Readings for May 14, 2023

And some newsy things

Hello, readers and writers! The spring semester is over, and I’ve been giving my brain a little break. It did not take long before new ideas began to spring up, as if they’d been waiting for the slightest opening in the synapses to make themselves known. Very new project ideas need to be kept safe in the nest for a bit while they’re nurtured until they can fly on their own, but I should be ready to share this very big idea this fall.

In the meantime, I do have two books coming out from my micropress, Practical Fox. We’re putting together a new edition of Beat the Boss, the tabletop role playing game that helps you learn how to organize at work and in the community. It will be published in September 2023.

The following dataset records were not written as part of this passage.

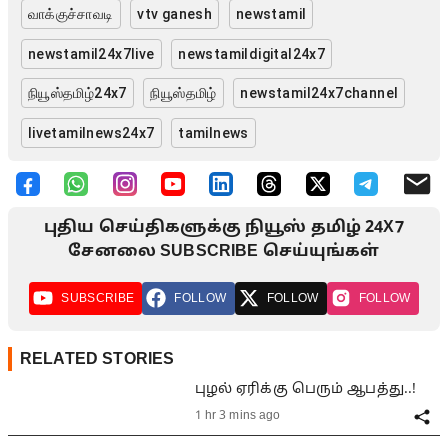
வாக்குச்சாவடி
vtv ganesh
newstamil
newstamil24x7live
newstamildigital24x7
நியூஸ்தமிழ்24x7
நியூஸ்தமிழ்
newstamil24x7channel
livetamilnews24x7
tamilnews
புதிய செய்திகளுக்கு நியூஸ் தமிழ் 24X7
சேனலை SUBSCRIBE செய்யுங்கள்
SUBSCRIBE
FOLLOW
FOLLOW
FOLLOW
RELATED STORIES
புழல் ஏரிக்கு பெரும் ஆபத்து..!
1 hr 3 mins ago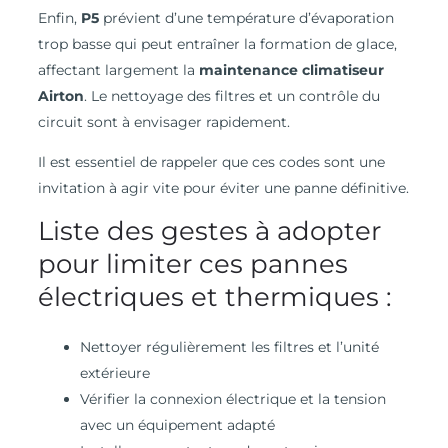
Enfin,
P5
prévient d’une température d’évaporation
trop basse qui peut entraîner la formation de glace,
affectant largement la
maintenance climatiseur
Airton
. Le nettoyage des filtres et un contrôle du
circuit sont à envisager rapidement.
Il est essentiel de rappeler que ces codes sont une
invitation à agir vite pour éviter une panne définitive.
Liste des gestes à adopter
pour limiter ces pannes
électriques et thermiques :
Nettoyer régulièrement les filtres et l’unité
extérieure
Vérifier la connexion électrique et la tension
avec un équipement adapté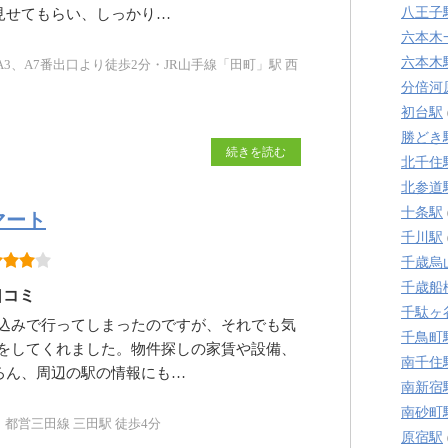
八王子
見せてもらい、しっかり…
六本木
六本木
3、A7番出口より徒歩2分・JR山手線「田町」駅 西
分倍河
初台駅
勝どき
続きを読む
北千住
北参道
十条駅
マート
千川駅
千歳烏
千歳船
口コミ
千駄ヶ
込みで行ってしまったのですが、それでも気
千鳥町
をしてくれました。物件探しの家賃や設備、
南千住
ろん、周辺の駅の情報にも…
南新宿
南砂町
、都営三田線 三田駅 徒歩4分
原宿駅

I’m also working on a translation of Celeste Mogador’s memoir from 1848. She was a Parisian prostitute and horseback performer at the Hippodrome, and her memoir reads like a Netflix series with many fancy dresses. It’ll be out in January 2024.

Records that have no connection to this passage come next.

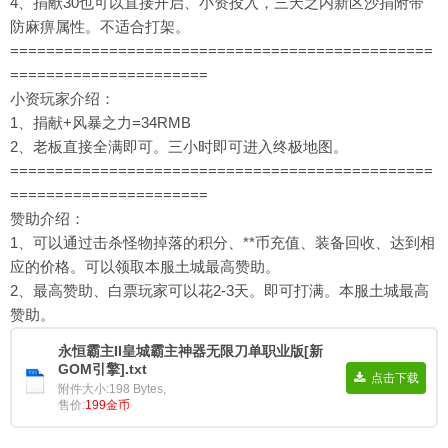
4、捐献30也可以直接开启、小资投入，三天之内新区沙捐附带
防麻痹属性。不适合打架。
===============================================
======================
小资玩家介绍：
1、捐献+风暴之力=34RMB
2、老板直接全满即可。三小时即可进入终极地图。
===============================================
======================
赞助介绍：
1、可以通过击杀怪物掉落的积分、**币充值、装备回收、达到相
应的价格。可以领取本服土城最高赞助。
2、最高赞助、白票玩家可以花2-3天。即可打满。本服土城最高
赞助。
永恒霸主II皇城霸主神器无限刀单职业版[新
GOM引擎].txt
点击下载
附件大小:198 Bytes,
售价:
199金币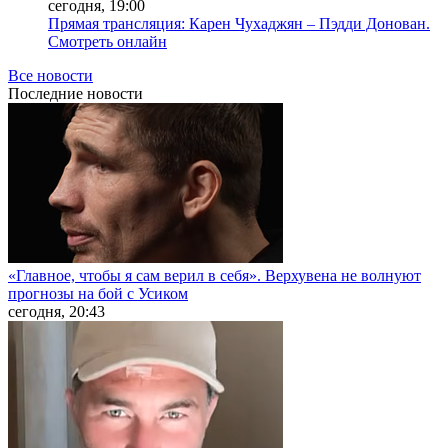
сегодня, 19:00
Прямая трансляция: Карен Чухаджян – Пэдди Донован.
Смотреть онлайн
Все новости
Последние
новости
«Главное, чтобы я сам верил в себя». Верхувена не волнуют
прогнозы на бой с Усиком
сегодня, 20:43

If you need a French translation fix ASAP, my translation of Voyage Around My Room by Xavier de Maistre is available now. It’s a quick read; de Maistre was confined to his room when put under house arrest for dueling. So he took the opportunity to write a parody of the popular travel writing style of the day by detailing the stops in his room as if they were cities on the Grand Tour. Also, he has a droll butler and a cute dog. (All the Practical Fox books are available via Bookshop.org if you’re filling up a cart there anyway.)


What I’ve Been Reading

I thought I’d try writing down everything I read for a month — every article, every book, every paper. I started with what I read during breakfast on May 1 … and stopped immediately after. I read some good stuff! But it was already taking up half a page of my Bullet Journal. I need that real estate for keeping track of the rest of my life. And while the reading was fun, the list writing was boring. If it’s boring for me, it’s boring for you.

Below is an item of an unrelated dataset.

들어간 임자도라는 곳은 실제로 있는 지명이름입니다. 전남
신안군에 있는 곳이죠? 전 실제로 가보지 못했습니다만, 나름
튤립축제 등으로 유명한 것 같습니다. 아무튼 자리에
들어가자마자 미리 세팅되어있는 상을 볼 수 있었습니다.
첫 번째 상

Here’s a quick rundown of the books I’ve finished recently:

  • Black Women Writers at Work, edited by Claudia Tate. This was first issued in the early ‘80s, and the insights and issues raised by Alice Walker, Toni Morrison, Nikki Giovanni, and others are still very relevant. There’s a little writing advice, but it’s mostly a cultural, political, and literary critique through the lenses of two dozen extraordinary minds. Highly recommend this one; it belongs on any writer’s reference shelf.
  • Tinkers by Paul Harding. This book was mentioned in a review of some other book, and that mention was enough to get me to borrow it from the library. It’s a meditation on dying, on parenting, on disability, on poverty…it sounds depressing, but it isn’t. The story is shared between George, who as an old man is surrounded by family in his home as he nears death, and George’s father Howard, who is providing for his family by working as a tinker in early twentieth-century New England. The structure and language are original without being at all difficult to read.
  • The Giant, O’Brien by Hilary Mantel. If you like Mantel, you’ll like this book about an Irish giant who goes to London with his friends and an inept agent in an attempt to cash in on his gargantuan frame. Meanwhile, a Scottish doctor is trying to secure his body after his death for study. This book revels in the literal and metaphorical muck of the era (and ours, as literature does), and Mantel’s characterizations are as always sharp. I also read her short story “The Assassination of Margaret Thatcher,” which is a brilliant meditation on Irish relations with the UK. It could be staged very effectively as a two-character play set in one claustrophobic apartment.
  • I just finished Dinosaurs by Lydia Millet, who has written many books but was new to me. I don’t quite know how to describe this book, since its plot sounds drab: a rich, socially unsure middle-aged man buys a castle in Arizona then walks there to deal with the breakup of a fifteen-year relationship. His new neighbors have a glass wall that faces his castle, and they all become friends. But the book is not at all drab. There are character revelations and growth and intrigues and night vision goggle purchases and bat costumes on Halloween. It’s a good book. Oh, and the dinosaurs are the birds.
  • I’m currently reading Pilgrim at Tinker Creek by Annie Dillard in preparation for a summer course I’m taking. Friends, I do not like it. Only noting it here to remind you that you’re not obligated to like every book, even famous ones that other people adore and that have won big awards. You’re not even obligated to finish every book, unless it’s required by a course, in which case, soldier on, and know that I’m with you in spirit.